Ed Hambleton is the owner of Texas Chili Queens food truck, but his drag queen persona Edie Eclat runs the day-to-day operations. This involves interacting with customers, cooking the food, and serving up innuendos.
“I am not attacking anyone, I am not making fun of anyone, the drag queen does not harass you, but just lightly plays with you,” Ed said. “It just allows people to spice up their day, both figuratively and literally.”
Ed said he incorporates this twist into his food truck because it is good for business. He believes a key to success in this market is to get people excited about more than just the food.
“This makes it more memorable and generates buzz, traction and interest,” Ed said. “People will remember you based on the experience they had, and we definitely give people a memorable experience.”
Ed chose to serve a food that he believed was “lacking in the culinary landscape of Austin.”
“A lot of the food trucks in Austin have forgotten we are in Texas,” Ed said. “I get it, Austin loves to be healthy, but we need to go back to Texas roots.”
Ed also believes serving exclusively chili gives his food truck an advantage over others in Austin.
“It is the perfect food for a food truck,” Ed said. “One of the geniuses of it is that the chili is already made, and wait times are super low.”
Ed wants to eventually grow out of his food truck and enter into a brick and mortar establishment. He also believes that his restaurant could expand to other places as well.
“Since Texas is such a culturally distinct thing in the U.S. and the world, this could have global appeal,” Ed said. “You may see a Texas Chili Queens restaurant in Berlin, Tokyo, or Tel Aviv.”
While Ed believes the uniqueness of food trucks may be fading, he does not believe the era of food trucks coming into Austin is over.

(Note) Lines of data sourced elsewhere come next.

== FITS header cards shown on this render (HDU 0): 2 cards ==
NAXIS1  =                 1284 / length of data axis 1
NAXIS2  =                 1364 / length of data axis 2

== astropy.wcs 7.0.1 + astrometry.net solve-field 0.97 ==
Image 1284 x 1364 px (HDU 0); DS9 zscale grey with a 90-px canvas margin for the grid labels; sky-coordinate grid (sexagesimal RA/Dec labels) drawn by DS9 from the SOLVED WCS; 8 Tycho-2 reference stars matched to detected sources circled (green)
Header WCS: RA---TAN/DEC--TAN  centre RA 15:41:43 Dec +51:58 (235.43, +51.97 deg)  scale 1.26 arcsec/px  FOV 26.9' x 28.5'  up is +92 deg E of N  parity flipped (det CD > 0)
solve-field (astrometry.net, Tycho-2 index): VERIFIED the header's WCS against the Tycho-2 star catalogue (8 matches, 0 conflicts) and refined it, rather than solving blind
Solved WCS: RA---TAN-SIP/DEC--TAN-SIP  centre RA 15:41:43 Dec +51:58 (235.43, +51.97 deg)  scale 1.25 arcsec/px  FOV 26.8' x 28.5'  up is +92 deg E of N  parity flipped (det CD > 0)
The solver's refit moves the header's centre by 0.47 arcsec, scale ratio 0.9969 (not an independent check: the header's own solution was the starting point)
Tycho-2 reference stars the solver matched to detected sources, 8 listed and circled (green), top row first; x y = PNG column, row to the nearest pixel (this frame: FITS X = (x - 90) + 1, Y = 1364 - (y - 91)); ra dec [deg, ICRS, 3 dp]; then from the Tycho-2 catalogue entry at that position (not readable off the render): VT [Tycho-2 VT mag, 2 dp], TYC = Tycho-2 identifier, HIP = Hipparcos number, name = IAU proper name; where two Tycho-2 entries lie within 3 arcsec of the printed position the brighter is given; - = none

“The glory days are over and the novelty of the food trucks are starting to wane,” Ed said.
“I think food trucks will continue to roll into town,” Ed said. “But they won’t have the same cachet as they once had.”
In 2016, 61 Austin restaurants, bars, and food trucks closed their doors, according to Eater Austin. While many food trucks in Austin have been forced to shut down, others have been able to sustain their success despite the increased competition.
UT alumni Edward Sumner and his lifelong friend Bernard Goal opened The Don Japanese food truck in the summer of 2015.
Despite struggling at the beginning, Don’s became very popular among UT students and frequently had a lengthy line and would run out of food. Last April, due to the restaurant’s popularity, the restaurant upgraded to a brick and mortar facility.
Co-owner Bernard Goal does not believe that a twist is necessary for food trucks in Austin to be successful. He believes the key to success in the food truck business depends on three important principles: product, service, and economics.
“You must have a good product, provide good service to your customers, and do so at a price that appeals to them and at a cost that is sustainable for you,” Goal said.
“Excelling in all of these will help a food truck stand out from the others in Austin.”